Ah, è così? Rido davanti allo schermo. Stefano mi viene incontro e mi saluta con un sorriso. Vorrei parlare ancora con lei, ma mi limito ad uscire da Instagram e riporre il telefono in tasca. Non vorrei essere ritenuto responsabile della sua distrazione.

Nello spogliatoio ci sono solo io, mi cambio veloce e raggiungo Stefano vicino alla cyclette.

‹‹Un quarto d'ora›› mi dice.

Eseguo. Siamo solo io e i miei pensieri che corrono veloci come le gambe sui pedali.

‹‹Selene mi ha detto che ieri sera è rimasta a cena da te.››

Quasi sobbalzo a sentire la voce di Stefano.

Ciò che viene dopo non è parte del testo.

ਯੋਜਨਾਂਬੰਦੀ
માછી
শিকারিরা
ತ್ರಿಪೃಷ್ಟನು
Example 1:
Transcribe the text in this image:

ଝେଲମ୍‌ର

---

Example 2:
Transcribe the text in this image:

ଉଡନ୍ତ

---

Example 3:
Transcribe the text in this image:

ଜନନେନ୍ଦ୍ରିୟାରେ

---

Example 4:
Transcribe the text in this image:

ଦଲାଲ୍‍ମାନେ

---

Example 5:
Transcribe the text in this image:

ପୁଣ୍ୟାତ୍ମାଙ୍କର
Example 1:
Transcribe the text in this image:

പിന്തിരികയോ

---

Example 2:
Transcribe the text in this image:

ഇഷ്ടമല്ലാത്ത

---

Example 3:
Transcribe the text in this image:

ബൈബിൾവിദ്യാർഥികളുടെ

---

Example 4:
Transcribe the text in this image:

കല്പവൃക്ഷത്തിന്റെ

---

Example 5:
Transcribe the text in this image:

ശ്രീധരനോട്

‹‹Sì, abbiamo solo mangiato.›› La domanda mi ha colto alla sprovvista e mi rendo conto di quanto possa suonare strana la mia risposta. ‹‹Voglio dire, è rimasta a cena e poi è andata subito via.››

Stefano annuisce, sorridendo. La mia faccia è la maschera dell'imbarazzo in questo momento. Tengo la testa bassa, facendo finta di osservare i muscoli delle cosce che si contraggono mentre spingo sui pedali. Ho paura che possa leggere nei miei occhi i pensieri che ho fatto sulla sorella e non credo che ne sarebbe molto felice.

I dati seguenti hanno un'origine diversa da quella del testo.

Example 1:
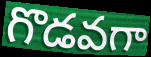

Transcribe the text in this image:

గొడవగా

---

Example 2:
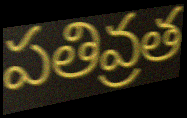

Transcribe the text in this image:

పతివ్రత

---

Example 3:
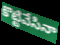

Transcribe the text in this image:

‹‹Come ti sei trovato con quel macchinario che ti ho mandato?››

‹‹Bene. Stamattina sentivo il muscolo meno contratto quando mi sono alzato.››

‹‹Ottimo. Mi raccomando, continua tutte le sere.››

‹‹Certo.››

Mi guida negli esercizi e cambia argomento, facendomi tirare un sospiro di sollievo. Parliamo di calcio, della partita che ci sarà domani e che andrò a vedere dalla tribuna. Scopro che Stefano tifa Milan e gli chiedo se vuole venire a vedere la partita con me. Mi risponde di no, che si è già organizzato con i suoi amici, ma dal volto capisco che gli piacerebbe. Prendo l'appunto mentale di regalargli i biglietti per la prossima partita.

Prima di andare via lancio un'occhiata alla postazione della reception vuota. Mi è mancato il suo viso. Qualche giorno fa non avrei creduto possibile sentire quello che sto sentendo adesso, la mancanza, un sentimento che non avrei mai creduto di poter associare a Selene.

Sorrido tra me e me e penso a quanto le cose cambino così velocemente. Da un giorno all'altro, addirittura da un minuto all'altro.